As for regression algorithms, here are my go-to methods: linear regression, penalized linear regression (e.g. lasso and elasticnet), CART, SVM, neural net, MARS, KNN, Random Forest, boosted trees and more recently Cubist.

I hope that helps.

Thank you, Jason! That’s really helpful!

I’m trying to reproduce your code. Could you provide the line used to load the data set and name the columns?

I loaded the csv from https://archive.ics.uci.edu/ml/datasets/Pima+Indians+Diabetes

I guess the dependent variable in your model diabete is in column 7. Diabetes pedigree function ?

Hi Paul,

The line to load the dataset is in the very first code block:

# load data

data(PimaIndiansDiabetes)

The “PimaIndiansDiabetes” dataset is part of the mlbench package which wasn’t installed on my system. I installed it and now I can indeed load the data with:

data(PimaIndiansDiabetes)

Thanks.

Hi again,

Most function called in the “Algorithm Spot Check” section return the message:

“Error in train.default(x, y, weights = w, …) :

Metric Accuracy not applicable for regression models”
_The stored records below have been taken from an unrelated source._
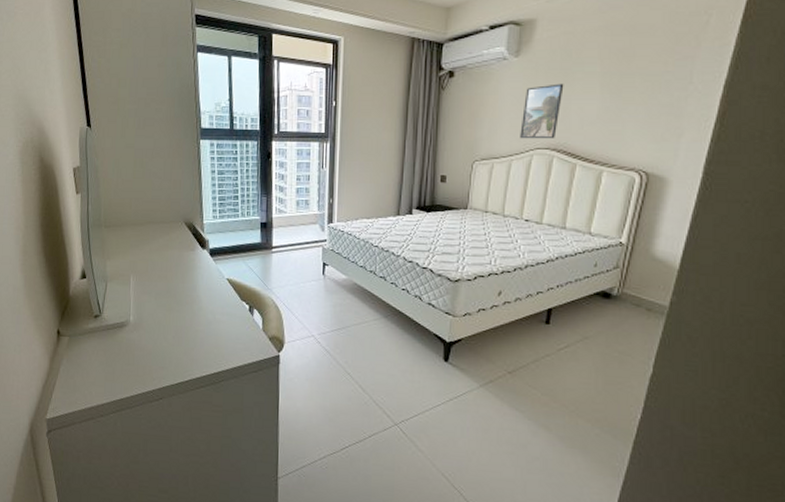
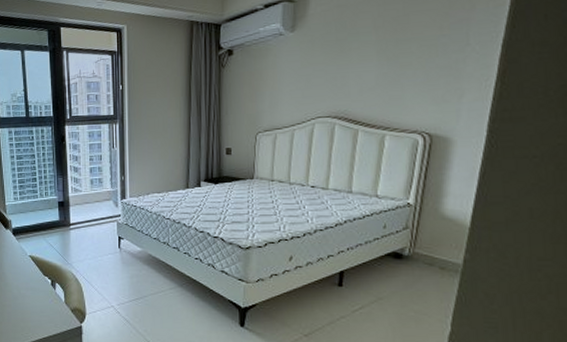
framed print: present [520,83,564,139] -> none [300,54,341,109]

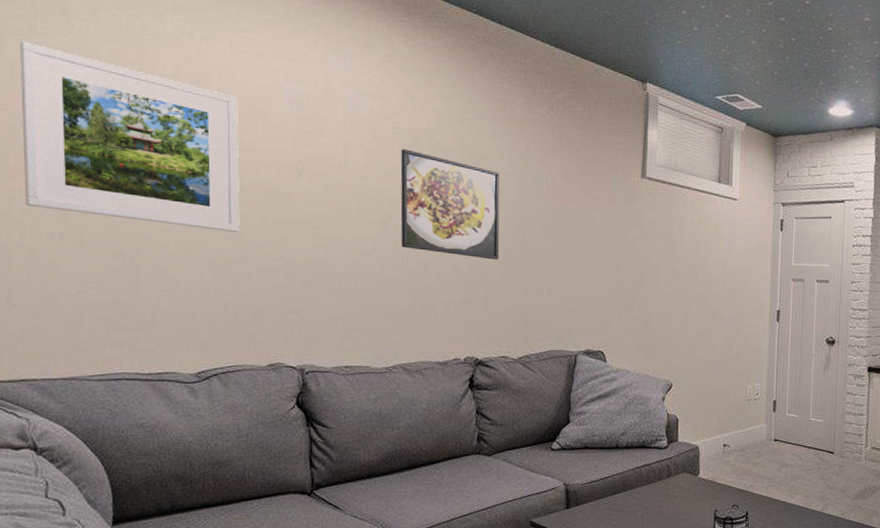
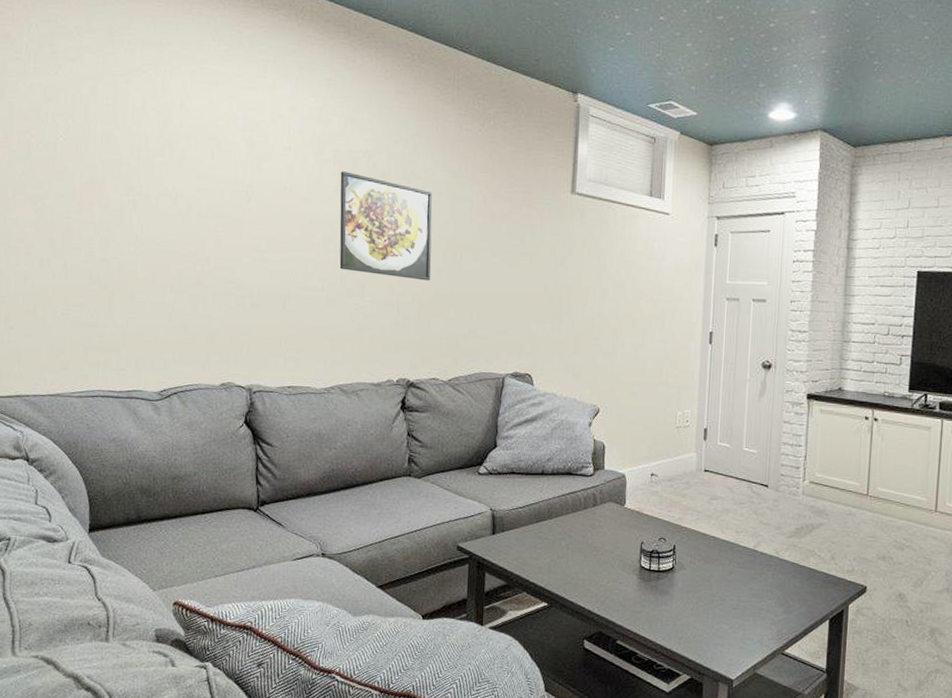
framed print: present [20,42,240,232] -> none [17,83,198,256]

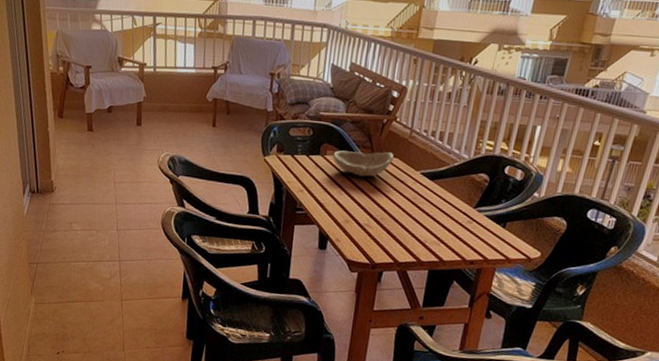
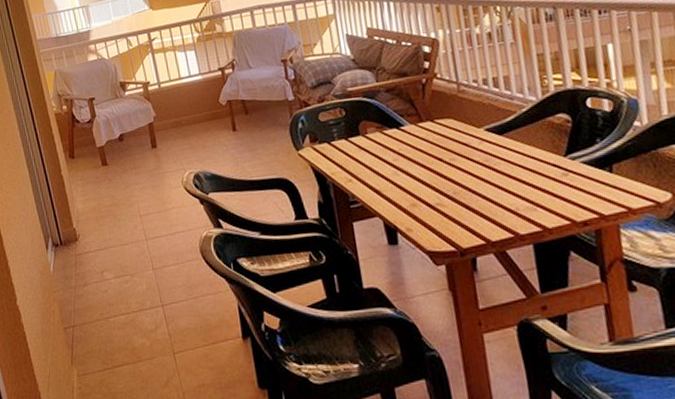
bowl: present [332,150,394,177] -> none [375,114,447,150]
Great post! Very very useful. Thank you.

what is diabetes~. ?

The “diabetes~.” is an example of the formula interface to data frames in R.
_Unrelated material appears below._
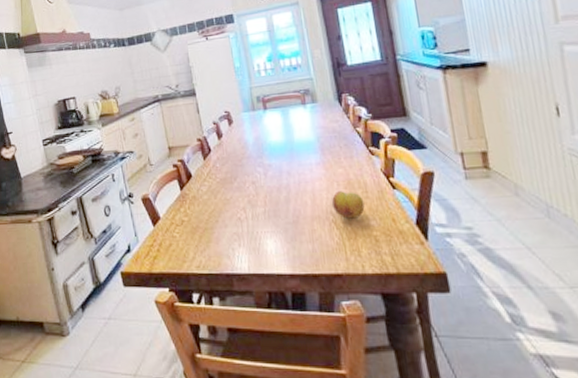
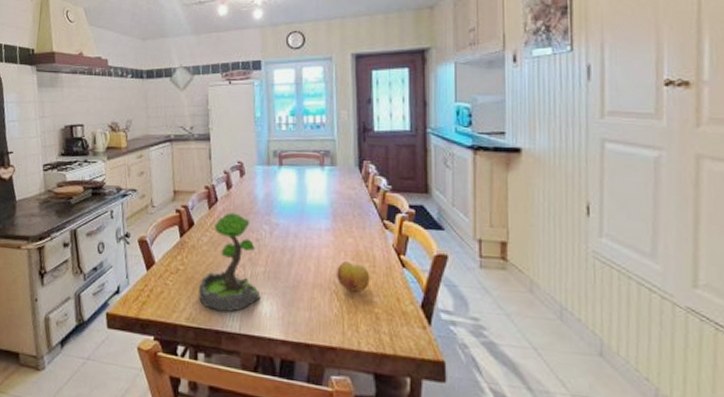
plant: none [205,160,265,256] -> present [199,213,261,312]

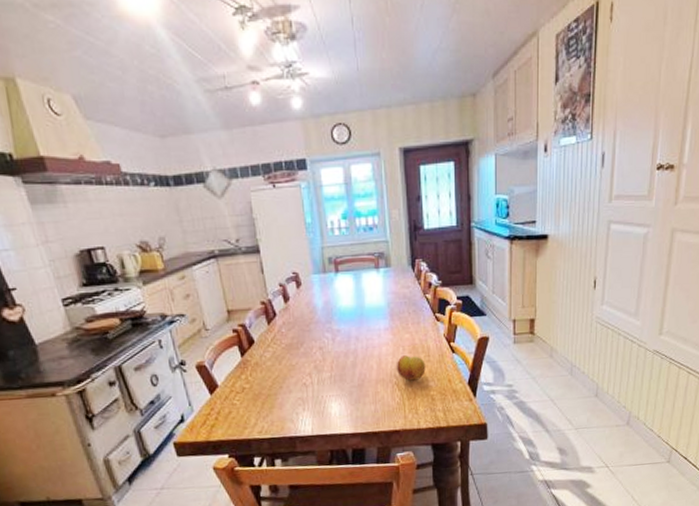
plant: present [199,213,261,312] -> none [268,325,329,420]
It is an equation that describes a model to predict the “diabetes” outcome variable given “~” all of the other attributes “.”.

I will write a post on the formula interface soon. Until then, here is some more info:

https://stat.ethz.ch/R-manual/R-devel/library/stats/html/formula.html

Hi, I really appreciate this article. Very well written and explained. I have a couple of technical questions though..

Q1. On what features are you fitting the model?(Using the full subset of features may no be fair, since some models may not perform very well on the full subset but may give much better results after feature selection)

Q2. What next? 😛 (I mean to ask, that after you’ve chosen 2-5 models that you can work with, how do you select the best model among those?)

I use the full set of features, but you should perform feature selection in practice.

Select models by performance (maximize) and complexity (minimize).

Tune top performing models, ensemble results, then present model/predictions.

Here comes the paradox. Applying feature selection using a hybrid filter-wrapper model, includes using the classifier to find the best features. Hence the best feature subset will be different for each machine learning algorithm. For example Random Forest may have the best feature subset as {f1,f9,f17,f23} but random forest may have {f1,f9,f28,f46,f55}. Running a wrapper is pretty expensive and slow, and hence i need to decide which algos to apply it on. So basically to apply feature selection i need to decide an algo and to decide the algo i need to apply feature selection. What are your thoughts on this? My task is basically to decide 2 out of 10 algorithms on which i want to apply feature selection. Using the full subset will not indicate which algorithm will perform better after feature selection. For example in your example, logistic, gbm, lda have given good results on the full subset, But after selecting the best feature subset for each model, it may be c50 or knn which gives the highest accuracy. Please let me know how to go about this. I really am grateful to you for taking time out and helping me. Thanks. 🙂

Hi Raag,

Generally the wrapper feature selection methods will arrive at similar if not the same subsets. Consider taking a smaller subset of your data for speed and try a few wrappers, to end up with a few different “views” of your problem. Then try a suite of algorithms on those views to discover which view+algorithm result in good performance on your problem.